Tengo miedo de seguir la serie.
Era un lunes a la noche, con algo de plata y poco calor. Saqué el disco de Los Twist y me fue al cine, aún indeciso entre ella y Ironman 2. Como estaba pretencioso, me metí en la sala Kaufman. Pasaron los segundos y, acumulados, también pasaron los minutos. En algún momento un ñato las emprendió escaleras arriba y activó el proyector. Bajaron las luces y corrieron las cortinas. Cuando, a poco de empezar la película, el ñato rodó escaleras abajo, la cosa fue definitiva: estaba solo. Como dice estarlo el protagonista de “Todas las vidas, mi vida”, espantosa título elegido en reemplazo del “Synecdoche, New York” original (que tampoco es una de las ideas más notables que haya tenido nuestro director). Supongo que es el estado ideal para la película en cuestión.
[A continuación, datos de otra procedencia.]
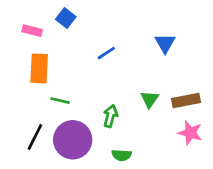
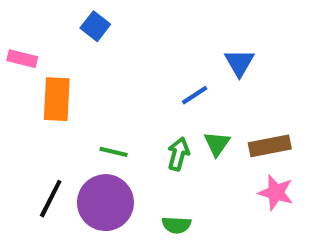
pink rectangle: (32, 31) -> (22, 59), moved
blue line: (106, 53) -> (195, 95), moved
green line: (60, 101) -> (114, 152), moved
green arrow: (110, 116) -> (178, 154), moved

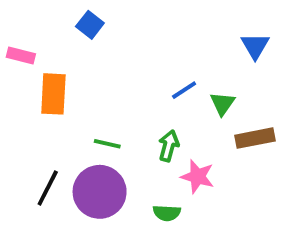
blue triangle: (239, 63) -> (255, 46), moved
green triangle: (217, 144) -> (222, 104), moved
pink star: (276, 192) -> (197, 176), moved

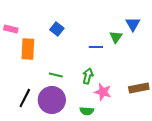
blue square: (90, 25) -> (57, 29), moved
blue line: (184, 90) -> (96, 47), turned 32
green triangle: (222, 104) -> (116, 37), moved
brown rectangle: (255, 138) -> (139, 88), moved

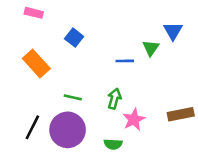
pink rectangle: (11, 29) -> (34, 13), moved
orange rectangle: (28, 49) -> (36, 64), turned -45
pink star: (103, 92) -> (134, 119), turned 30

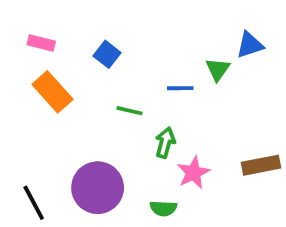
pink rectangle: (34, 13) -> (41, 43), moved
blue triangle: (173, 31) -> (250, 45), turned 42
green line: (73, 97) -> (130, 111), moved
black line: (32, 127) -> (34, 203), moved, turned -55

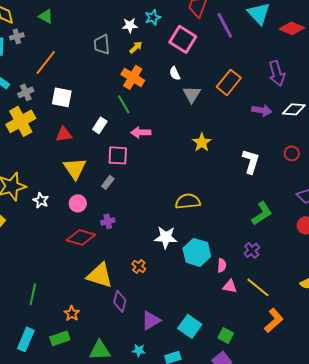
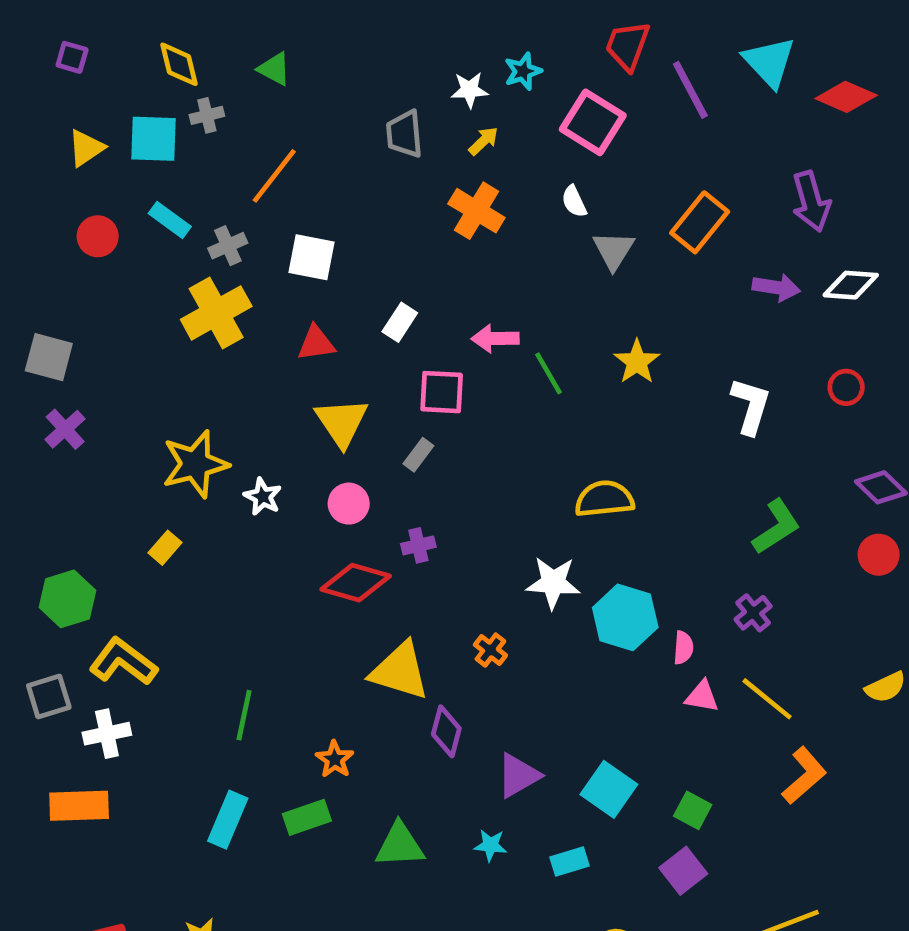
green line: (124, 104) -> (549, 373), moved

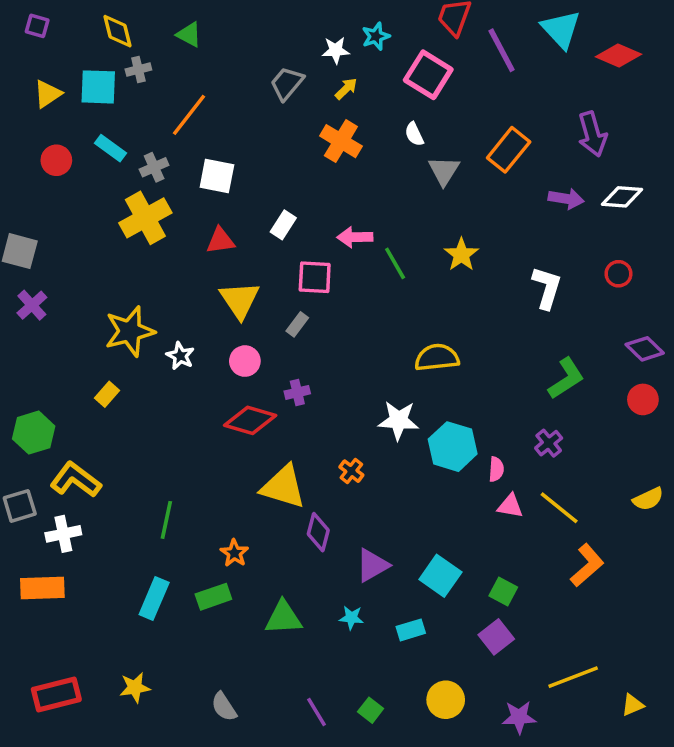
gray trapezoid: (404, 134) -> (287, 83), turned 45

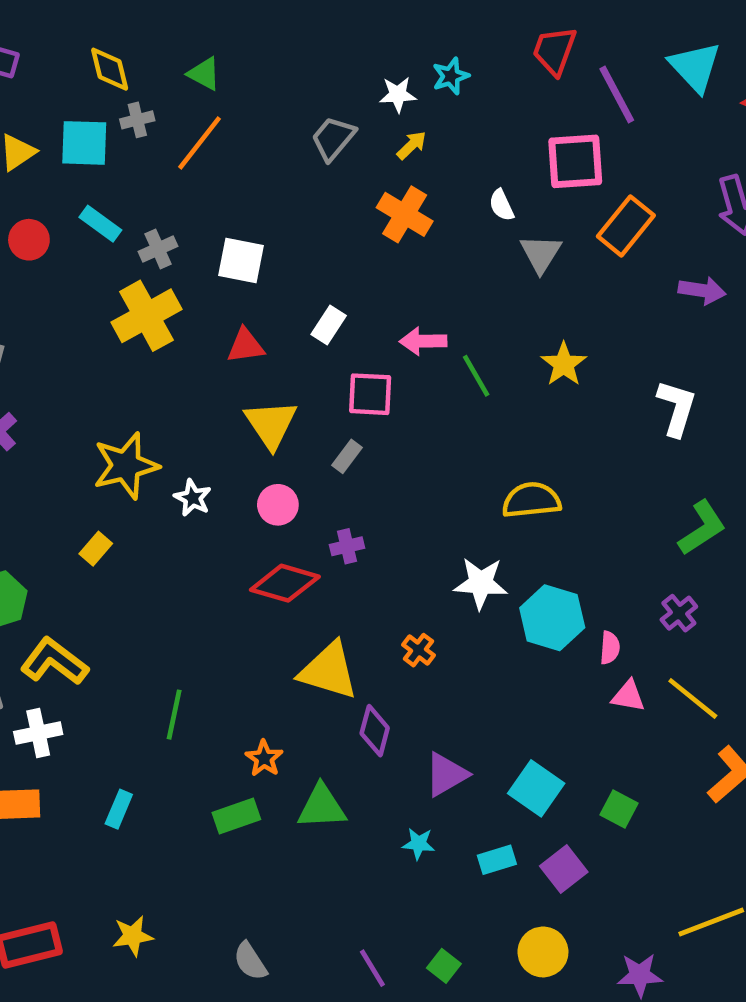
pink square: (428, 75) -> (575, 161), moved, turned -36
orange line: (189, 115) -> (200, 143), moved
cyan rectangle: (154, 598) -> (119, 809), moved, size x0.7
green triangle: (283, 618) -> (322, 807), moved
purple square: (496, 637) -> (564, 869), moved

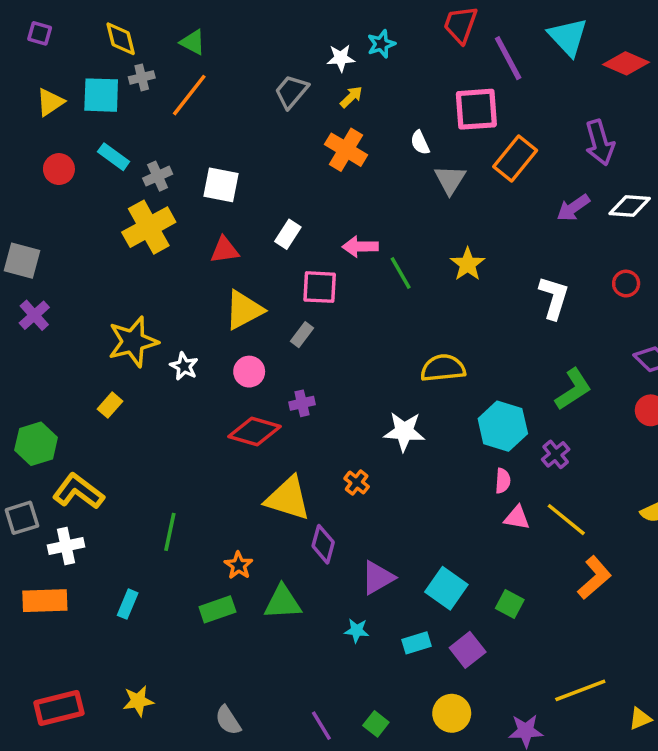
purple arrow: (702, 290) -> (573, 208), turned 136
yellow triangle: (271, 424) -> (244, 310), turned 36
cyan hexagon: (552, 618) -> (503, 426), moved

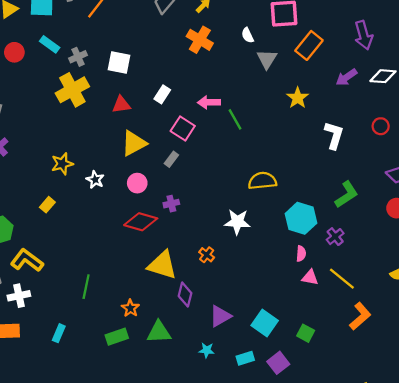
yellow star: (468, 264) -> (298, 98), moved
pink square: (320, 287) -> (183, 128), turned 30
yellow star: (133, 342) -> (62, 164), size x0.7

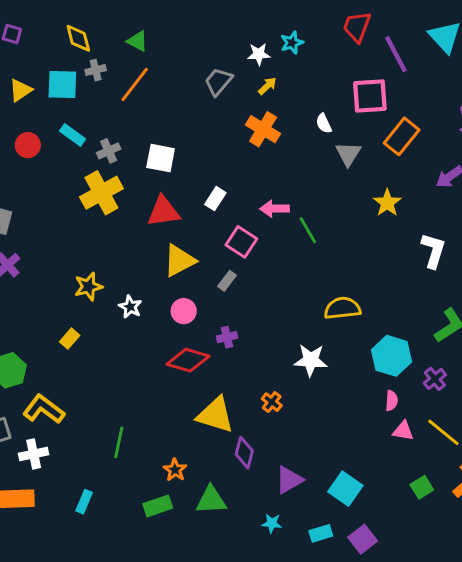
red triangle: (121, 105) -> (163, 212), size x1.4
green square: (306, 333) -> (422, 487), moved, turned 30

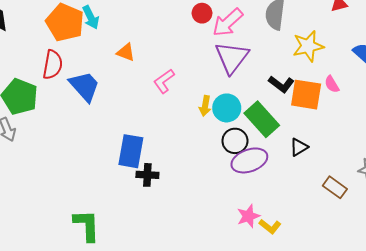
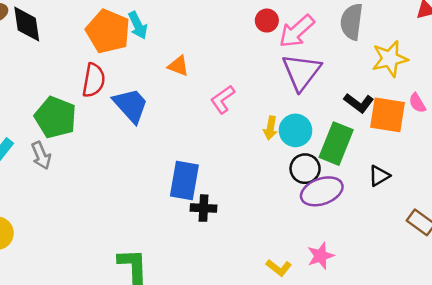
green rectangle: (262, 119) -> (336, 144), turned 64
yellow L-shape: (270, 226) -> (279, 268), moved

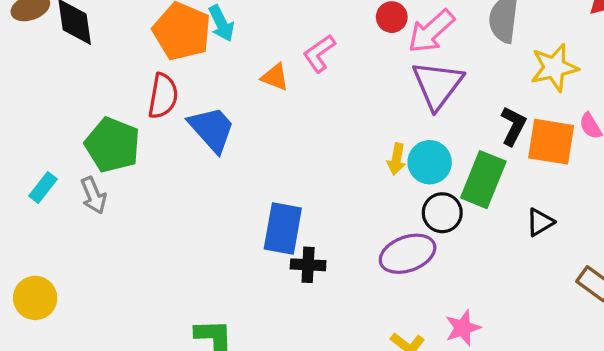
pink L-shape: (223, 99) -> (319, 53), moved
black L-shape: (359, 103) -> (513, 126), turned -100
purple ellipse: (322, 191) -> (408, 254), moved

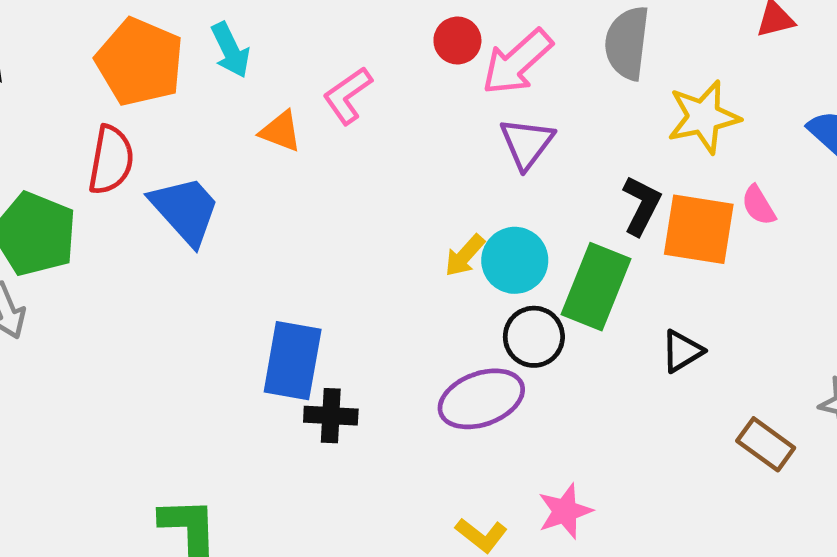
cyan arrow: (221, 23) -> (230, 50), moved
purple triangle: (438, 85) -> (527, 143), size x0.7
yellow arrow: (396, 159) -> (465, 256), turned 32

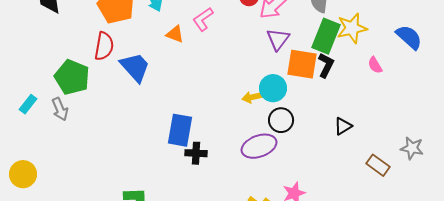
orange square: (699, 229) -> (302, 64), moved
yellow arrow: (465, 256) -> (252, 97), moved, turned 36
green rectangle: (596, 287) -> (326, 36), moved

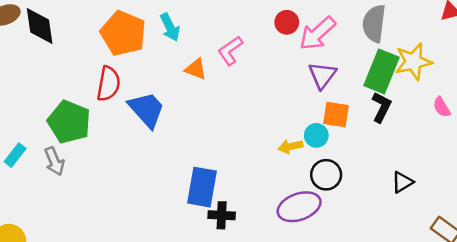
orange square: (302, 64) -> (336, 115), moved, size x0.7
cyan circle: (273, 88) -> (316, 135), size x0.7

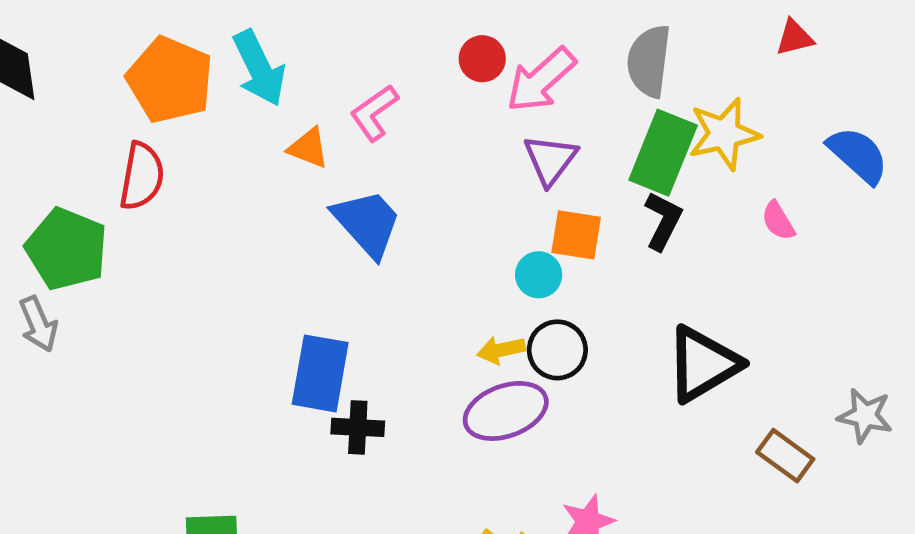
cyan arrow: (170, 27) -> (259, 68), size x1.4
blue trapezoid: (147, 110) -> (367, 223), moved
yellow arrow: (290, 146) -> (501, 350), moved
black triangle: (402, 182) -> (703, 364), size x1.8

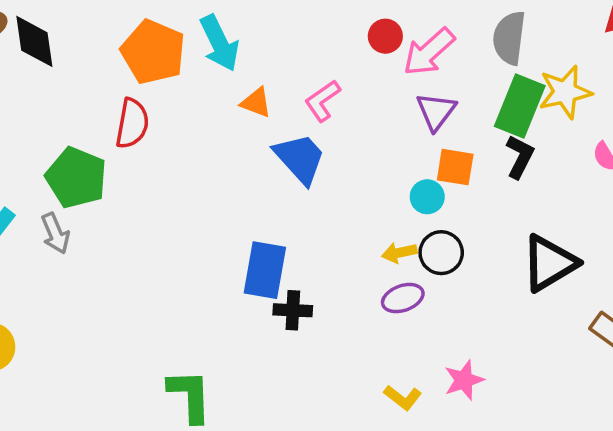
pink L-shape: (374, 113) -> (322, 101), moved
purple ellipse: (506, 411) -> (403, 298), size x0.7

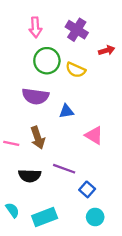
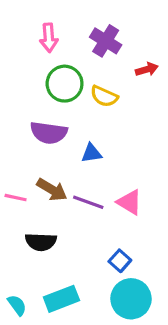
pink triangle: (94, 135) -> (129, 202), moved
brown arrow: (38, 138) -> (52, 190), turned -40
purple line: (64, 169) -> (88, 202), moved
cyan semicircle: (12, 210) -> (17, 305), moved
cyan circle: (95, 217) -> (131, 299), size x1.6

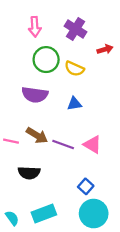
blue triangle: (91, 153) -> (74, 104), moved

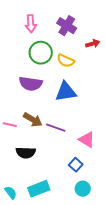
blue triangle: (74, 104) -> (66, 92), size x1.6
pink triangle: (92, 144) -> (87, 140), moved
cyan circle: (94, 214) -> (83, 189), size x0.6

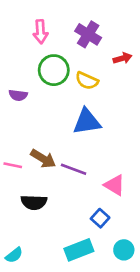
purple semicircle: (31, 84) -> (18, 95), moved, size x0.6
cyan rectangle: (39, 189) -> (79, 250), moved
cyan circle: (83, 189) -> (124, 250), moved
cyan semicircle: (11, 193) -> (14, 255), turned 88

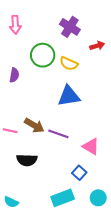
pink arrow: (41, 32) -> (15, 25), moved
purple semicircle: (18, 95) -> (14, 75), turned -88
cyan semicircle: (14, 255) -> (11, 202), turned 64

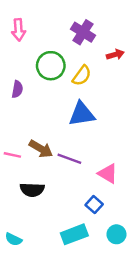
yellow semicircle: (69, 64) -> (82, 76), turned -78

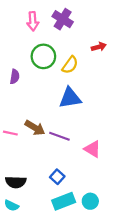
pink arrow: (19, 30) -> (33, 21), moved
purple cross: (83, 32) -> (63, 19), moved
black semicircle: (32, 190) -> (16, 182), moved
blue square: (94, 205) -> (57, 177), moved
cyan circle: (116, 234) -> (90, 201), moved

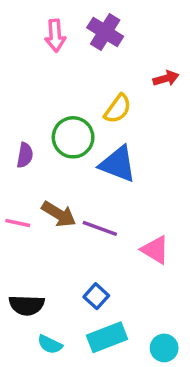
green circle: (43, 56) -> (73, 137), moved
purple semicircle: (15, 77) -> (25, 155), moved
blue triangle: (70, 98) -> (118, 164), turned 30
cyan circle: (90, 201) -> (164, 348), moved
cyan semicircle: (11, 205) -> (50, 344), moved

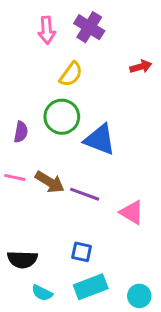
yellow semicircle: (118, 109) -> (71, 74), moved
pink line: (18, 223) -> (15, 177), moved
blue square: (96, 296) -> (82, 252), turned -30

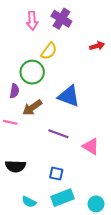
green circle: (62, 117) -> (32, 72), moved
brown arrow: (50, 182) -> (32, 108), moved, turned 114
black semicircle: (22, 259) -> (15, 166), moved

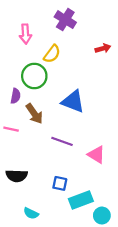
pink arrow: (32, 21) -> (25, 34), moved
brown arrow: (32, 108) -> (34, 114), turned -90
cyan rectangle: (63, 198) -> (81, 200), moved

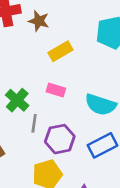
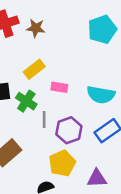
yellow rectangle: (61, 51) -> (34, 69), moved

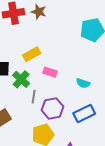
brown star: (36, 28) -> (39, 12), moved
cyan semicircle: (101, 95) -> (83, 83), size x0.6

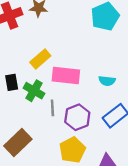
pink rectangle: (50, 72) -> (66, 75), size x1.6

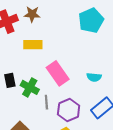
yellow rectangle: (40, 59) -> (33, 45), moved, turned 42
pink rectangle: (66, 75) -> (58, 73), turned 50

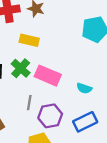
pink rectangle: (58, 73) -> (48, 76), turned -45
green cross: (30, 87) -> (21, 68), moved

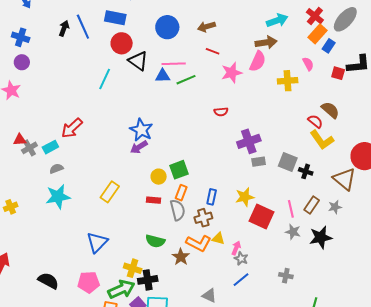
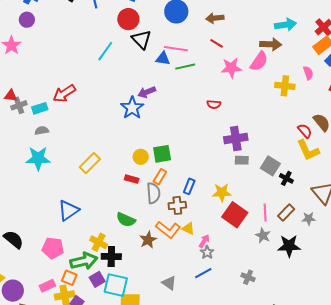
purple arrow: (139, 147) -> (147, 92), moved

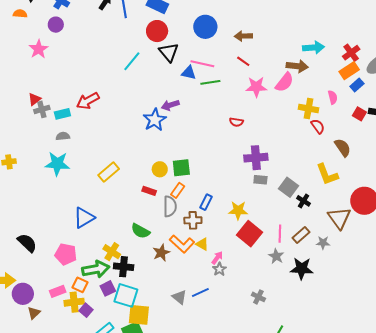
red triangle: (11, 96) -> (34, 99), turned -48
red semicircle: (305, 131) -> (318, 126), moved
blue line: (203, 273) -> (200, 292), moved

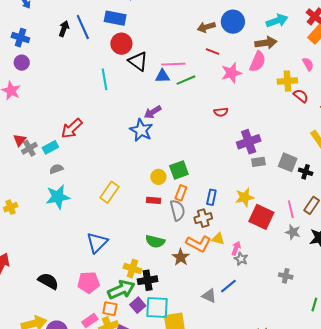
blue circle: (205, 27) -> (233, 22), moved
cyan line: (132, 61) -> (105, 79), turned -35

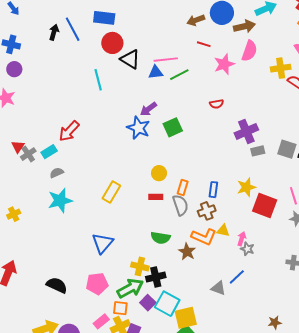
brown arrow: (266, 43) -> (244, 26), moved
green square: (179, 170) -> (173, 127), moved
cyan square: (157, 308) -> (167, 304), turned 30

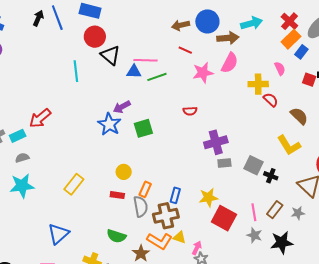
brown cross: (207, 211) -> (166, 216), size x1.4

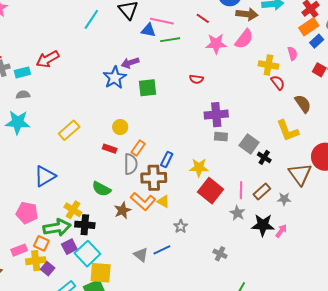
cyan line: (76, 71) -> (91, 19), turned 30
pink arrow: (197, 248) -> (281, 231), moved

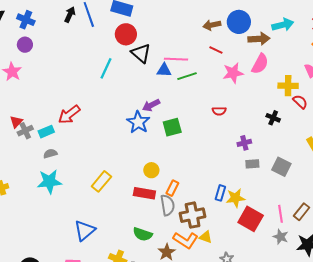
purple cross: (216, 115) -> (244, 143), size x0.6
red rectangle: (110, 149) -> (144, 193), size x1.5
black cross: (264, 157) -> (273, 118), moved
blue rectangle: (167, 160) -> (220, 193), moved

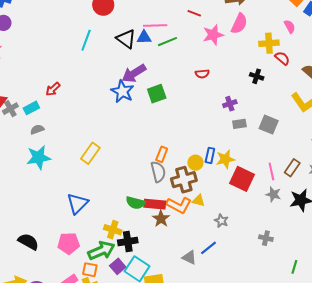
black triangle: (141, 53) -> (126, 39), moved
purple arrow: (151, 105) -> (134, 73), size x1.4
red arrow: (69, 115) -> (53, 89), size x0.7
yellow circle: (151, 170) -> (195, 163), moved
red rectangle: (144, 193) -> (155, 204), moved

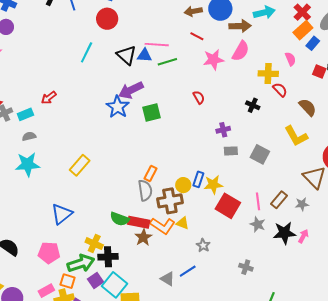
red semicircle: (202, 74) -> (199, 97), turned -120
¿Que qué es? Santiago Calori, al que mucho no le gustó, dio en el blanco al decir que, a poco de empezar, la cosa vira hacia un costado medio… David Lynch. Nuestro amigo Nacho no opina lo mismo. Dice que Lynch pertenece al mundo onírico; Kaufman, por el contrario, es pura lucidez y razón. Un poco aristotélica(pedorra)mente, podríamos decir que la verdad está en el medio. O, como somos poco jugados, diremos: los dos tienen razón. Kaufman explora una situación básica, evalúa todas las líneas de acción posibles… y las sigue todas. Después frena, recapitula: y vuelve a contar todo de nuevo. Después cambia de tema, solo para contarte todo de nuevo. Nada se pierde, todo se resignifica, y el relato avanza a golpe de silogismo. Pero el movimiento kaufmaniano básico es “el factor omega”, el pasaje de un infinito a otro de orden mayor: lleva las cosas hasta un límite, y cuando parece que no puede más, que solo queda más de lo mismo, da un salto hacia el vacío, llevándose a todo lo anterior consigo.
¿Que qué es? Es un homenaje a 8½, de Fellini. Como la película de Fellini, esta habla del autor, de sí misma (como película), de sus mujeres, de los sueños de la razón, del paso del tiempo, del amor encontrado, perdido y olvidado, de la relación entre padres e hijos, de la sexualidad conflictuada, de mil temas más que se lleva por delante con elegancia, superinteligencia y cuarenta vueltas de tuerca por minuto.
El tema: Uno y el Universo. El Autor y su Obra. Uno y el Universo en tanto Autor en relación a su Obra.
El tema es el mismo de siempre, quiero decirles. Hay un hombrecito neurótico, que es, en algún sentido, un creador, y que trata de llevar adelante su vida, su obra y algunos milagros. Como “El ladrón de orquídeas”. Como “¿Quieres ser John Malcovich?”. Como “Eterno resplandor de una mente sin recuerdos”, a todas las cuáles hace referencia a lo largo de la película. Estén atentos a los títulos que baraja para la obra monumental y eterna, el mundo dentro del mundo que el protagonista decide crear para (¿qué otra cosa, si no?) decir la verdad, la pura verdad –en tanto artista- acerca de sí mismo, de los demás, del arte y la vida.
Kaufman, entonces –todo esto fue para decirles esto que les voy a decir ahora cuando me termine de decidir-, es único en su género. Sí: es parte de una familia –no muy grande. Tiene un primo sudamericano en Spregelburd –aunque no lo sepa-, tiene un tío demente en Lynch, tiene un abuelo al palo en Fellini. Pero también tiene un hermano mayor suicida en David Foster Wallace. Habla acerca de la obra y habla acerca del hablar. Habla acerca de sí mismo y de su relación con el mundo. Habla de su cabeza y de sus sentimientos, pero siempre desde el enrosque, desde un giro más, una complicación suplementaria. Que te deposita al final de la película, uno maravilloso que te deja extenuado mientras el ñato vuelve a subir, las luces se encienden y el proyector se apaga.